What is a watershed?
A watershed is any
land that drains into a river, lake, stream, or other body of water.
A watershed includes the body of water and its surrounding land.
What does this mean to me?
It means that YOU
live in a watershed. Watersheds are all around you. Everything
including houses, farms, ranches, forests, towns and even cities are all
part of a watershed. That’s because all of these things help to
transport water, whether through ground water or surface water that flows
directly to rivers and lakes. This includes runoff water that forms
a tiny river in the gutters along roads. It is traveling to another
body of water or sinking into the ground. When it sinks into the
ground, it becomes groundwater that is also traveling downhill to a body
of water--like a lake or stream.
There is no watershed in the world that does not have
some sort of contamination. Fertilizers and pesticides used in farming
travel to a watershed and contaminate it. This impacts the
aquatic wildlife that lives there. Decades of food chains have
been ruined this way. Water contamination on the surface can spread
quickly throughout the entire watershed. Water that sinks into the
ground and becomes groundwater can spread this contamination even
more. Since our drinking water comes from watersheds, we need to be
very careful about what goes into it.
Humans can change a watershed with the littlest
action. When we change natural bodies of water for our own use, we
change the watershed. People build dams for hydroelectric power. A
dam may change the habitats of the river or stream that they are on.

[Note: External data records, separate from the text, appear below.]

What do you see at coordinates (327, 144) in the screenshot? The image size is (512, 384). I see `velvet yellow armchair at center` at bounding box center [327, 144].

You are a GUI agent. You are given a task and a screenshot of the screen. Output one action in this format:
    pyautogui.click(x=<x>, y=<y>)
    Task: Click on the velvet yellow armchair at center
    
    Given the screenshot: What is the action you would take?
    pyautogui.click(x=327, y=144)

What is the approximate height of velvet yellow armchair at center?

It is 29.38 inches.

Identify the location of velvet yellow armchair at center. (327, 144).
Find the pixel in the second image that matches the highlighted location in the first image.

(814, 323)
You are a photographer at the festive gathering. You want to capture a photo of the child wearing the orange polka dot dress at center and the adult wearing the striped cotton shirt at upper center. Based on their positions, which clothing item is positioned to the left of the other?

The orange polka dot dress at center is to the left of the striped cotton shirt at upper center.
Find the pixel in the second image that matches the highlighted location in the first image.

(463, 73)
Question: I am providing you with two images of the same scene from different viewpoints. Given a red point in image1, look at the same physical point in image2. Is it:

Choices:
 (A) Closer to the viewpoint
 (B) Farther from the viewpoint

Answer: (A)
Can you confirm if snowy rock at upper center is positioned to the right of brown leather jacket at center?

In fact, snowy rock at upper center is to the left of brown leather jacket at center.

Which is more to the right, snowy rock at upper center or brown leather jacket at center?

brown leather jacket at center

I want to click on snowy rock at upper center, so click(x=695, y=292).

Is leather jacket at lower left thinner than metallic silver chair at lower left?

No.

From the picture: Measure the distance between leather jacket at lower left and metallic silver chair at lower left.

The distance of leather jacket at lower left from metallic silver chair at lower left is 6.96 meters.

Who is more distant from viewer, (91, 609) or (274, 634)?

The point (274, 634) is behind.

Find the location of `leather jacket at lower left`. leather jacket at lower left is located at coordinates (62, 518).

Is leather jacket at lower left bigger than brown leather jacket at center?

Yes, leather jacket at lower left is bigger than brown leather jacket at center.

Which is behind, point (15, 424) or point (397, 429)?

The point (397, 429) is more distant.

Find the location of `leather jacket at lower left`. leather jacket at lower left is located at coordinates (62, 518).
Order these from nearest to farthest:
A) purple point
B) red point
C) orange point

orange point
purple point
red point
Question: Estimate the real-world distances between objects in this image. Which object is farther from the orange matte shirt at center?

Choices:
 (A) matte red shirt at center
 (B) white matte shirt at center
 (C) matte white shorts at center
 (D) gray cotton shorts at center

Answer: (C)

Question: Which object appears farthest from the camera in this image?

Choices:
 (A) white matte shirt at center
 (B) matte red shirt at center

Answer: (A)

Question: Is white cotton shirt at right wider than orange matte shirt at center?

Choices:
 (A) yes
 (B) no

Small things like clearing land, building a house or mall, farming, using
chemicals on yards, and building a factory can make large changes to a
watershed and the water in it. There are pros and cons to think
about before changing a watershed.
Watersheds have to be protected and kept
healthy. Since a watershed is the system that moves water to
rivers, lakes, streams, or oceans, it means that a contaminated watershed
will spread that contamination to clean bodies of water which then become
contaminated. Keeping watersheds protected and clean is a benefit to
you and me.
Watersheds are very important. The New York City
watershed system has eighteen upstate reservoirs and three controlled
lakes that cover some one thousand-nine-hundred square miles in the
Catskill Mountains and east of the Hudson River. Taking care of your
watershed is protecting your supply of drinking water.